Some of the big wins in future-proofing come from having that decoupling of
the data. You don't want to have a new firmware release because you want to
add some tests: That causes trouble for the end user.
- [Ian] It's sounding like the 'Brad and Ian Show' here; does anyone else have
any comment?
- [Heiko] I like the 'Brad and Ian Show'! I've not really had a chance to take
in the posts yet.
- [Peter] Same here.
- [Ian] OK. I found I needed some time to absorb Brad's post, although it's
straightforward enough once you get into it. I guess we'll make it an action
for everyone to read over the thread for next week. {ACTION}
5. Schedule next meeting
Schedule for November 2009:
Monday November 2, 2009, 10:30 AM EST
Monday November 9, 2009, 10:30 AM EST
Monday November 16, 2009, 10:30 AM EST
Monday November 23, 2009, 10:30 AM EST
Monday November 30, 2009, 10:30 AM EST
- Adam and Heiko probably won't make 2nd due to ITC commitments
- Brad has a conflict for 9th
- Tim won't make 23rd
6. Any other business
- [Ian] Brad asked me to make some comment regarding the use of the forums, as
he has encountered some problems.
- [Brad] Yes, that's right, and I found the process of finding the cause
interesting.
- [Ian] The problem is basically that when creating large posts, you can end up
being asked to log back in because your session was no longer valid.

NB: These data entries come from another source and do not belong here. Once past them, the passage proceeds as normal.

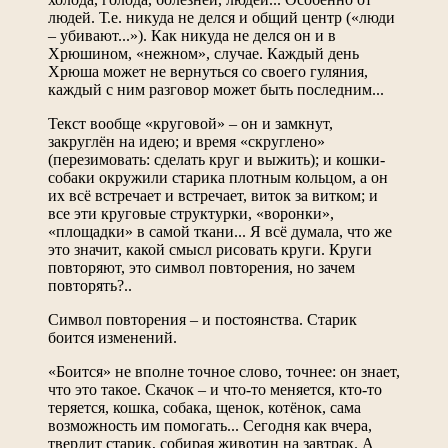
людей. Т.е. никуда не делся и общий центр («люди
– убивают...»). Как никуда не делся он и в
Хрюшином, «нежном», случае. Каждый день
Хрюша может не вернуться со своего гуляния,
каждый с ним разговор может быть последним...
Текст вообще «круговой» – он и замкнут,
закруглён на идею; и время «скруглено»
(перезимовать: сделать круг и выжить); и кошки-
собаки окружили старика плотным кольцом, а он
их всё встречает и встречает, виток за витком; и
все эти круговые структурки, «воронки»,
«площадки» в самой ткани... Я всё думала, что же
это значит, какой смысл рисовать круги. Круги
повторяют, это символ повторения, но зачем
повторять?..
Символ повторения – и постоянства. Старик
боится изменений.
«Боится» не вполне точное слово, точнее: он знает,
что это такое. Скачок – и что-то меняется, кто-то
теряется, кошка, собака, щенок, котёнок, сама
возможность им помогать... Сегодня как вчера,
твердит старик, собирая животин на завтрак. А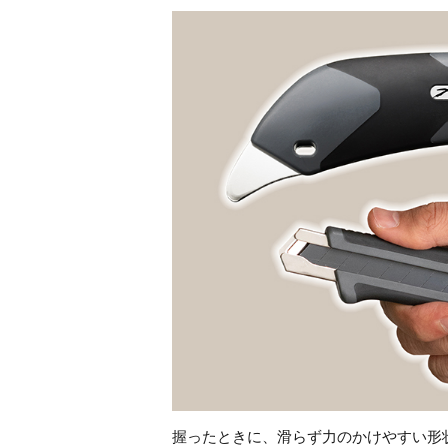
握ったときに、滑らず力のかけやすい形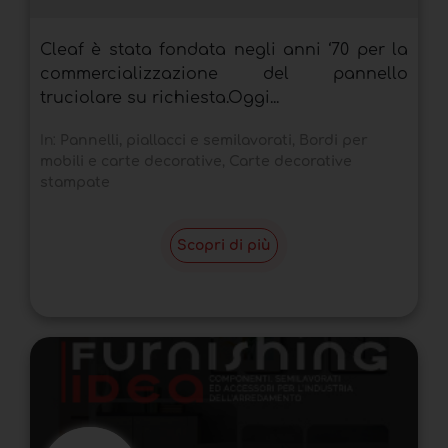
Cleaf è stata fondata negli anni ‘70 per la
commercializzazione del pannello
truciolare su richiesta.Oggi...
In:
Pannelli, piallacci e semilavorati
,
Bordi per
mobili e carte decorative
,
Carte decorative
stampate
Scopri di più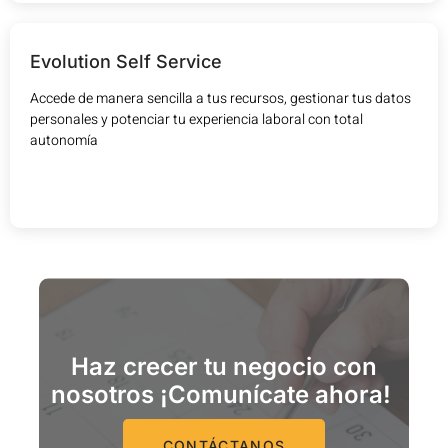
Evolution Self Service
Accede de manera sencilla a tus recursos, gestionar tus datos
personales y potenciar tu experiencia laboral con total
autonomía
Haz crecer tu negocio con
nosotros ¡Comunícate ahora!
CONTÁCTANOS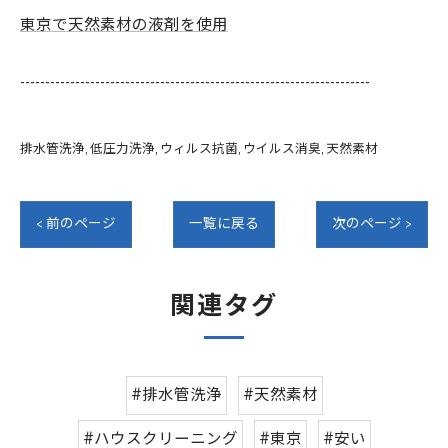
東京で天然素材の液剤を使用
----------------------------------------------------------------------
排水管洗浄
低圧力洗浄
ウィルス抗菌
ウイルス消臭
天然素材
< 前のページ
一覧に戻る
次のページ >
関連タグ
#排水管洗浄
#天然素材
#ハウスクリーニング
#東京
#安い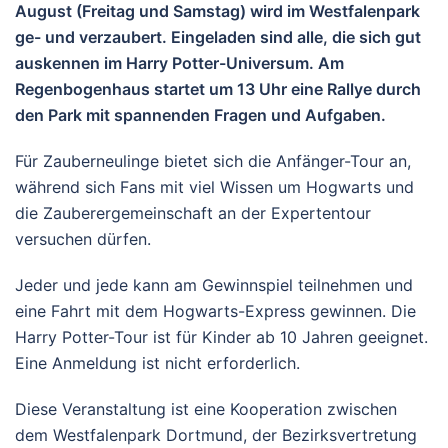
August (Freitag und Samstag) wird im Westfalenpark
ge- und verzaubert. Eingeladen sind alle, die sich gut
auskennen im Harry Potter-Universum. Am
Regenbogenhaus startet um 13 Uhr eine Rallye durch
den Park mit spannenden Fragen und Aufgaben.
Für Zauberneulinge bietet sich die Anfänger-Tour an,
während sich Fans mit viel Wissen um Hogwarts und
die Zauberergemeinschaft an der Expertentour
versuchen dürfen.
Jeder und jede kann am Gewinnspiel teilnehmen und
eine Fahrt mit dem Hogwarts-Express gewinnen. Die
Harry Potter-Tour ist für Kinder ab 10 Jahren geeignet.
Eine Anmeldung ist nicht erforderlich.
Diese Veranstaltung ist eine Kooperation zwischen
dem Westfalenpark Dortmund, der Bezirksvertretung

When you
do this, you then find that your work is lost, and that's frustrating.
- [Ian] I tried a few things to fix this, like increasing the session idle
timeout from 3600 seconds to 7200 seconds, but Brad still had problems.
- [Ian] What I found recently was that Brad's IP address was changing if his
connection went idle for a while. As a security measure, the forum software
checks a user's IP address to validate the session ID. The check was testing
the first three bytes of the IP address, which allows for proxies using
dynamic IPs. However, Brad's IP was often changing in the third (subnet) byte,
which would fail the test. I modified the rule to test only the first two
bytes instead, which should now have fixed the problem.
- [Ian] However, it probably still worth taking some precautions when making a
large edit: Either, as Brad did more recently, submit your work frequently,
then reopen it for edit; there's no problem in doing that, or work up your
edit offline then paste it in. It's maybe a bit messy, though.
- [Carl] It may be messy but it's safe.
- [Brad] While I was making my edits, I kept a note at the bottom of the post to
tell anyone that it was work in progress. That was to stop anyone replying
before I'd finished.
- [Ian] Some public forums block editing of a post once a reply has been made,
as sometimes this can invalidate the later posts, but we can afford to be more
relaxed about our rules, and posts can be edited at any time. I guess the only
problem is people replying prematurely to an incomplete post, which Brad's
footnote was addressing.
- [Ian] Does that cover what we needed here, Brad?
- [Brad] Yes, it was really to make sure people were aware of the possible
problem.
7. Review new action items
- Ian: Tidy survey questions 7.5 and 7.6, reinstate referral emails, and
flush database.
- All: Review 'straw man' virtual systems and notes on forums:
http://forums.sjtag.org/viewtopic.php?f=29&t=109.
8. Adjourn
Eric moved to adjourn at 11:29 AM EDT, seconded by Peter.